Congratulations to our Winners:

strwbrygrllily
jay_of_lasgalen
just_ann_now
couchspudprotem
BijouxIce
Lynn A. Aderholt
Daphne Knudson
em_nat
Nightwing Whitehead

You will each receive a download code by e-mail for your free copy of the new audiobook of THE FALL OF THE KINGS.  We'll need a working e-mail address to send that to you, so please drop us a Comment here with your preferred e-dress. Don't worry:  We have LJ comments on this post screened so no one but my assistant, Laura, and I will see them.
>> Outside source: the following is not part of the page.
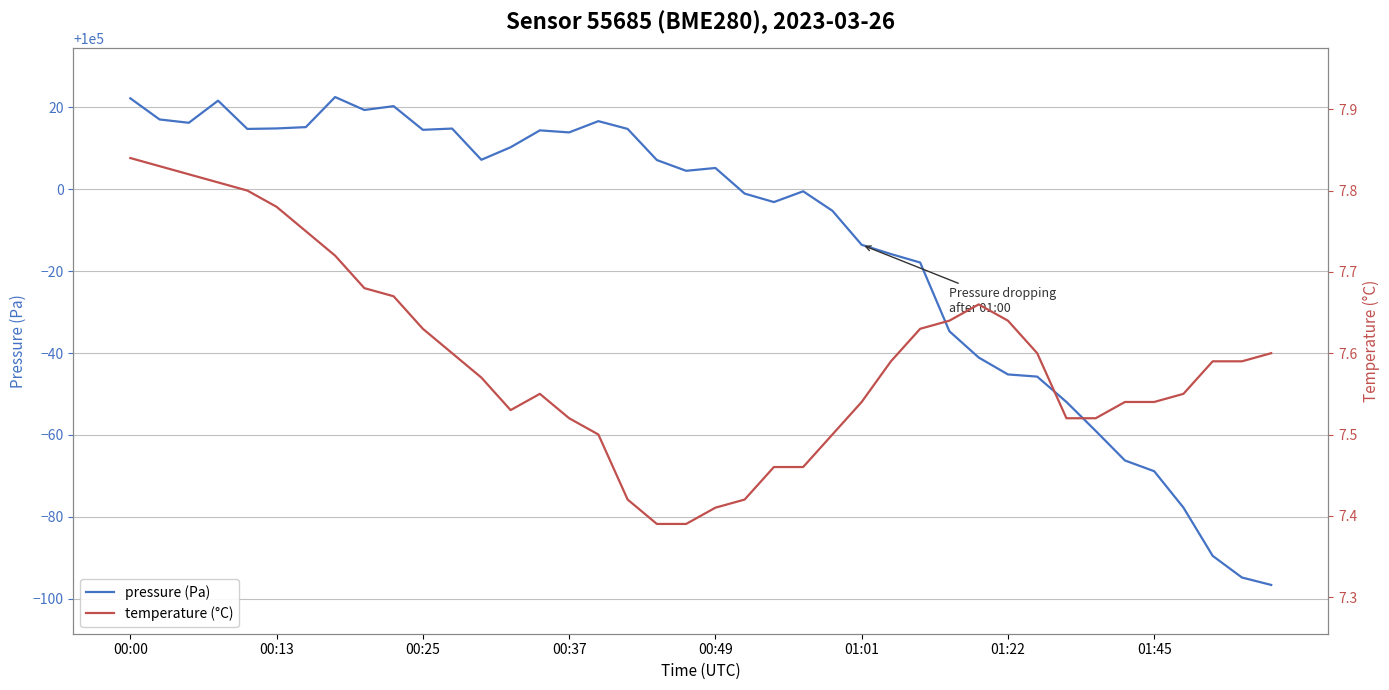

Does the chart display data point markers on the line(s)?

No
If you'd prefer to DM me at Facebook, that's OK, too.

And while we're on the subject of things we need from our winners:
We'd also like to include as many of the recipes & menus as we can on my forthcoming NEW website (!!!) in the all-new, all-revised CUISINE section of "The World of Riverside" (designed by the fabulous Tara O'Shea!).  Please let us know if you are willing to let us post your recipe there, possibly along with your original note from my LiveJournal explaining your entry.  We will give credit where credit is due, so if you're willing, just let us know how you'd like to be credited:  your real name? your blog name? or even "Anonymous?" -  and what link, if any, you'd like us to link your name to.

Again, thanks to everyone who participated by entering or helping to spread the word!

Hmmm.....speaking of SPREAD . . . do we have any of that goat cheese left?